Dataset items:
========================================================================

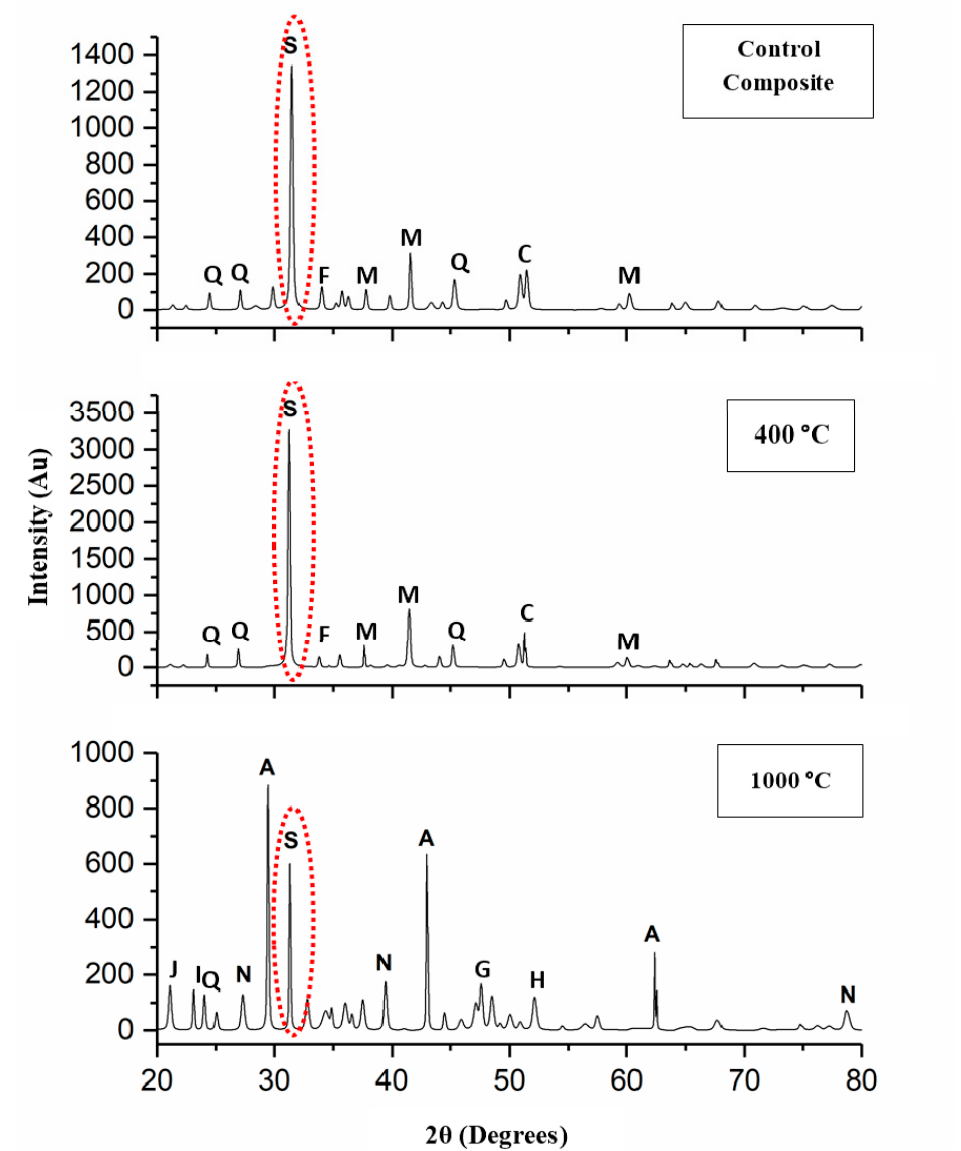
Figure 4. X-Ray Di ff raction (XRD) pattern of dolomite / fly ash geopolymer before (Control) and after Figure 4. X-Ray Diffraction (XRD) pattern of dolomite/fly ash geopolymer before (Control) and after exposure at 400 and 1000 ◦ exposure at 400 and 1000 ° C.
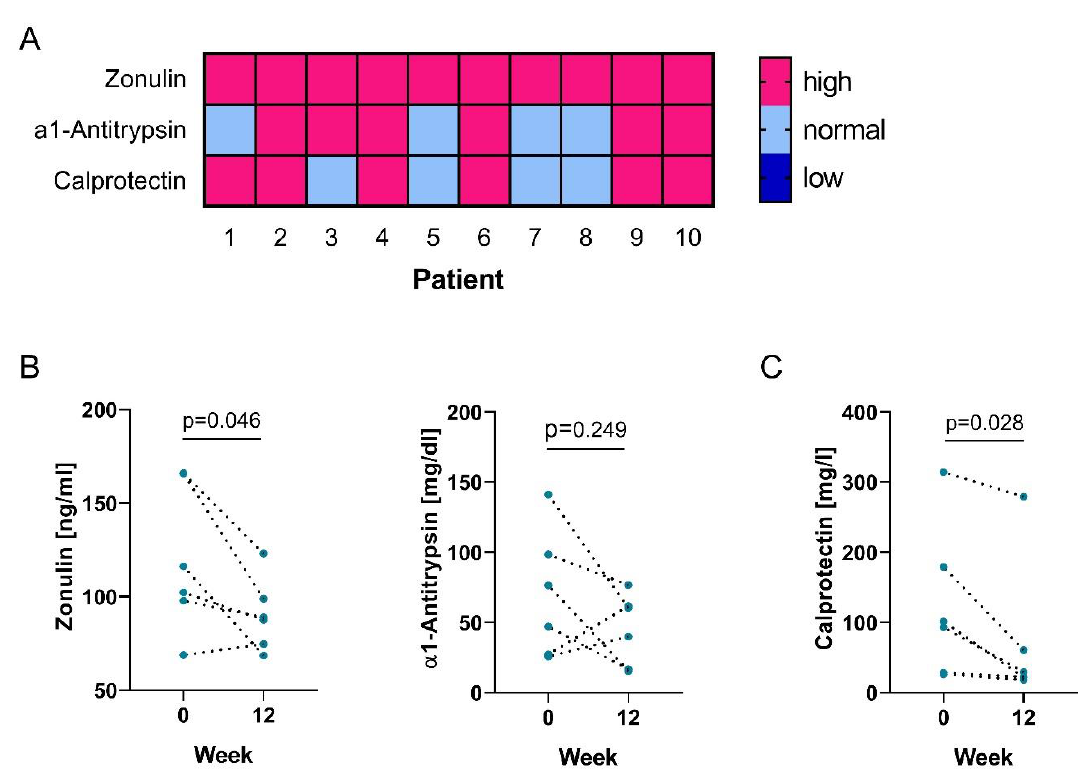
Figure 2. Intestinal permeability is increased in PsA patients and ameliorates with probiotics intake. ( A ) Heatmap showing too low (dark blue), normal (light blue) and too high (pink) levels of markers of gut permeability (zonulin and α 1-antitrypsin) and intestinal inflammation (calprotectin) in PsA patients; Graphs show ( B ) fecal concentrations of zonulin (left) and α 1-antitrypsin (right); ( C ) fecal concentrations of calprotectin at baseline (0) and week 12 of treatment with probiotics.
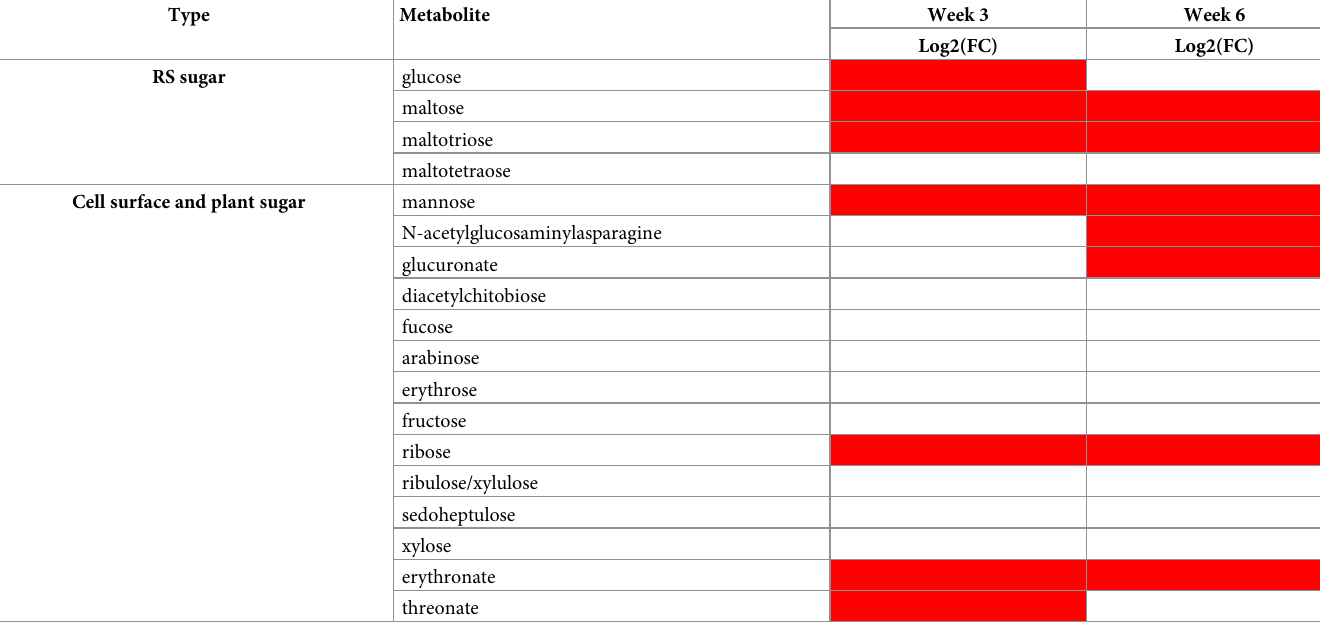
Table 3. Sugars derived from resistant starch and other sugars detected via metabolomic screening in fecal samples taken at weeks 3 and 6 from cats fed LRS or HRS food.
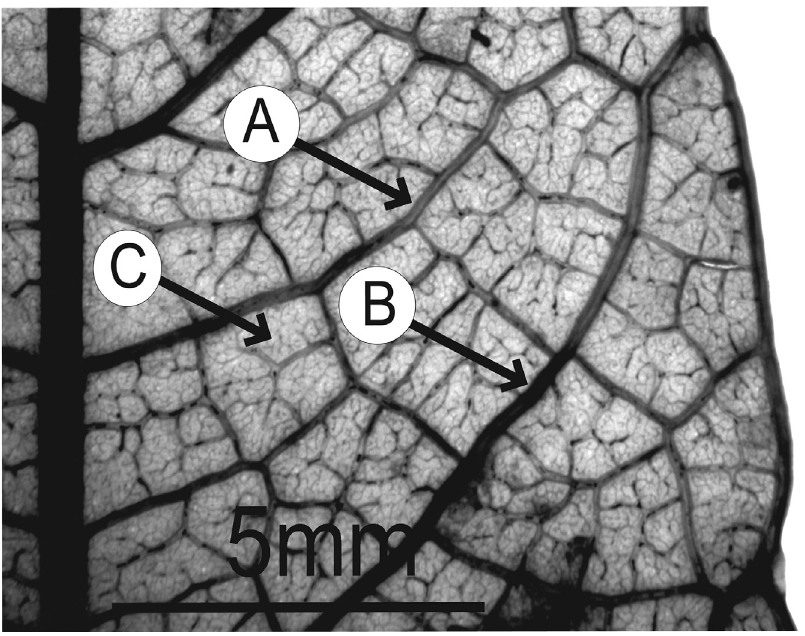
Figure 5. Leaf architecture of Spondias radlkoferi. A Intersecondary vein B Arcuate secondary C Area of highly branched sclereids (from Mitchell 120 , NY).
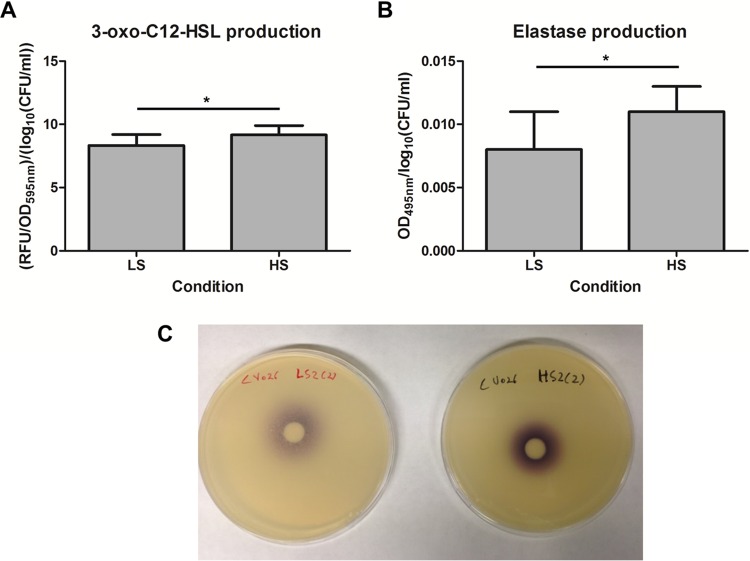
Production of QS molecules and elastase during growth under different shear stress conditions. (A) 3-Oxo-C12-HSL production. (B) Elastase production. (C) Production of short-chain (C4-C8) AHL molecules by P. aeruginosa CF_PA39 grown under low fluid shear (plate shown on the left) or high fluid shear (plate shown on the right) conditions. The picture shown here is representative of the results from all three technical replicates of each biological replicate. LS, low fluid shear. HS, high fluid shear. RFU, relative fluorescence units. *, P < 0.05.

========================================================================

▸ Exercise goal
Every line of the data is to be transcribed exactly, and no picture is to be included.

▸ Completed task
Figure 4. X-Ray Di ff raction (XRD) pattern of dolomite / fly ash geopolymer before (Control) and after Figure 4. X-Ray Diffraction (XRD) pattern of dolomite/fly ash geopolymer before (Control) and after exposure at 400 and 1000 ◦ exposure at 400 and 1000 ° C.
Figure 2. Intestinal permeability is increased in PsA patients and ameliorates with probiotics intake. ( A ) Heatmap showing too low (dark blue), normal (light blue) and too high (pink) levels of markers of gut permeability (zonulin and α 1-antitrypsin) and intestinal inflammation (calprotectin) in PsA patients; Graphs show ( B ) fecal concentrations of zonulin (left) and α 1-antitrypsin (right); ( C ) fecal concentrations of calprotectin at baseline (0) and week 12 of treatment with probiotics.
Table 3. Sugars derived from resistant starch and other sugars detected via metabolomic screening in fecal samples taken at weeks 3 and 6 from cats fed LRS or HRS food.
Figure 5. Leaf architecture of Spondias radlkoferi. A Intersecondary vein B Arcuate secondary C Area of highly branched sclereids (from Mitchell 120 , NY).
Production of QS molecules and elastase during growth under different shear stress conditions. (A) 3-Oxo-C12-HSL production. (B) Elastase production. (C) Production of short-chain (C4-C8) AHL molecules by P. aeruginosa CF_PA39 grown under low fluid shear (plate shown on the left) or high fluid shear (plate shown on the right) conditions. The picture shown here is representative of the results from all three technical replicates of each biological replicate. LS, low fluid shear. HS, high fluid shear. RFU, relative fluorescence units. *, P < 0.05.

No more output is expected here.